El resto de la película es más diluido: el aguante, el cotidiano, el contar las moneditas de las colectas solidarias, los relatos del hambre y las ollas populares, el pasar el tiempo hablando de cualquier cosa, alguna reunión sindical. Vemos la manera en que Marlen Marrero ascendió, de ser una más, a la condición de una especie de líder o, al menos, de corazón de la movida, de pieza aglutinadora.

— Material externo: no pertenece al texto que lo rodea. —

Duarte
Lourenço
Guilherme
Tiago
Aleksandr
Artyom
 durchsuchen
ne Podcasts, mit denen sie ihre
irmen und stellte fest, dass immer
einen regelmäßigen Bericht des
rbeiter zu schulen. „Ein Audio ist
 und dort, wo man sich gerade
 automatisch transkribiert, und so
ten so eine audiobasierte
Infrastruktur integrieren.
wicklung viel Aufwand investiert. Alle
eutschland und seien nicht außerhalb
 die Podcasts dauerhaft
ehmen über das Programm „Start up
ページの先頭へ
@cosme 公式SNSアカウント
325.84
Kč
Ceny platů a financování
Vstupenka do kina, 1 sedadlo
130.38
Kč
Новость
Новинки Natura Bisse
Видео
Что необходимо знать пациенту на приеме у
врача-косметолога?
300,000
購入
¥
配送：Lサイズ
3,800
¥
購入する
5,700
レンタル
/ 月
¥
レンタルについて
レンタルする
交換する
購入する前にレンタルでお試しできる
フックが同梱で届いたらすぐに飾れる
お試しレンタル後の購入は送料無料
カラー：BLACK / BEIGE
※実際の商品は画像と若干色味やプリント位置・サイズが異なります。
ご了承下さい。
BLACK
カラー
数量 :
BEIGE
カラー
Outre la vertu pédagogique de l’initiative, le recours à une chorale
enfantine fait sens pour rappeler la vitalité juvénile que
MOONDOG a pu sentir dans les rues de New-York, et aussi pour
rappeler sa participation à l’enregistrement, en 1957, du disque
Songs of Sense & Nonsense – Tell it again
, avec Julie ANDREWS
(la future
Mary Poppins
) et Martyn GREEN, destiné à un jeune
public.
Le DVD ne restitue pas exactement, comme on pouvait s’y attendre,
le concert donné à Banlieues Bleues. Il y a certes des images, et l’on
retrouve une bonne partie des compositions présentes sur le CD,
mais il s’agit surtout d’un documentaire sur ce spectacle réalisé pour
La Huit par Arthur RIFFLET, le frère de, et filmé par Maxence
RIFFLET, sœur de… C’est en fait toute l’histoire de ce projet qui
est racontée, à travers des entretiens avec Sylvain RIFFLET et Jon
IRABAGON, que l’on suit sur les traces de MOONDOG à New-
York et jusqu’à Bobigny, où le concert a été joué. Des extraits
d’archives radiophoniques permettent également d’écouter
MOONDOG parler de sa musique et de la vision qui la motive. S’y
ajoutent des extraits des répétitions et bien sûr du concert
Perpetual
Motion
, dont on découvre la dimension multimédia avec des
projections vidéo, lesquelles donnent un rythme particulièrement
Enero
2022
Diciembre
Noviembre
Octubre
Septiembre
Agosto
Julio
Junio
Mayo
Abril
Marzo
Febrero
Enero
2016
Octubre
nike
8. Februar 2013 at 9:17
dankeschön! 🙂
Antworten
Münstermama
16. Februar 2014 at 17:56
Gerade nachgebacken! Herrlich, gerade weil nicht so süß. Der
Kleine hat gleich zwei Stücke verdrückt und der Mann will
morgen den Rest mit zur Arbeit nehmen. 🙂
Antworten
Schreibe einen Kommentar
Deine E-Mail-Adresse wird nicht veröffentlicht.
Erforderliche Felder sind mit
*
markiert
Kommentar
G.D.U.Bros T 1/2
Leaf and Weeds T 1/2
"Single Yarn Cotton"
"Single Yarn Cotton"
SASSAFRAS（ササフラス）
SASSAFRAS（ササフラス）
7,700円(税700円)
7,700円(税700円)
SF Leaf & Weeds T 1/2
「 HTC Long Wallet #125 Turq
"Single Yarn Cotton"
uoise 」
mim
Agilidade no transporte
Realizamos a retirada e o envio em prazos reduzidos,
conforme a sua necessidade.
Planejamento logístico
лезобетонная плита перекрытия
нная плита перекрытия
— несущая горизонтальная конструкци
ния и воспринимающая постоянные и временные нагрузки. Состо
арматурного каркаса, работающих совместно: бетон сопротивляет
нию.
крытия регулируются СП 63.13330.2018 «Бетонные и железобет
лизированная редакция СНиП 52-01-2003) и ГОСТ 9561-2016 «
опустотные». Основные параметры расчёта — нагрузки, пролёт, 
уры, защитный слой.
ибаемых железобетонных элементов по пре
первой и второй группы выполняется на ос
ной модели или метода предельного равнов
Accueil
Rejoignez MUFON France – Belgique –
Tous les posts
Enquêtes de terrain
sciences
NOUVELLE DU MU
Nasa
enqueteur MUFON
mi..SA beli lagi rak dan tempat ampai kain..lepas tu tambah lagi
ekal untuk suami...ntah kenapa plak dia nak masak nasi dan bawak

La cronología histórica se encargó sola de un detalle lírico: las primeras imágenes son del invierno de 2015 (justo enseguida de la quiebra de Fripur), luego vienen la primavera, el verano y el otoño, pautados por un optimismo con respecto a la posibilidad de que se concrete la cooperativa. Todo desemboca en el invierno de 2016, cuando nos encontramos con el único comentario objetivo de la película, en un par de letreros. Se dice que Fripur fue adquirida por una empresa canadiense, que puso 17 millones de dólares para las deudas, de los cuales 71% se destinarían a la devolución de préstamos bancarios y el 29% restante a los demás deudores, incluidos los trabajadores. Ellos recibirán no más de la mitad de lo que se les adeuda. No se aclara mucho más. Entiendo que la propuesta de la cooperativa se frustró. No queda claro si alguien de quienes trabajaban allí antes de la quiebra pasó a la nueva empresa, y, en tal caso, qué sucedió en ese sentido con los “personajes” que llegamos a individualizar en la película. Seguramente serían cuestiones no del todo resueltas al momento de finalizar el montaje.

Por lo tanto, la película no llega a concluir. Asumo que debe seguir irresuelta la situación de buena parte de esas casi 1.000 personas que se quedaron sin trabajo y sin cotidiano, a quienes este documental nos permite conocer, acompañar, visibilizar, dejando doler la frustración por una sociedad que no logra garantizar el ejercicio de los derechos mínimos que ella misma tiene instituidos.

  • Pecera, dirigida por Emiliano Grassi. Uruguay, 2017. Cinemateca 18.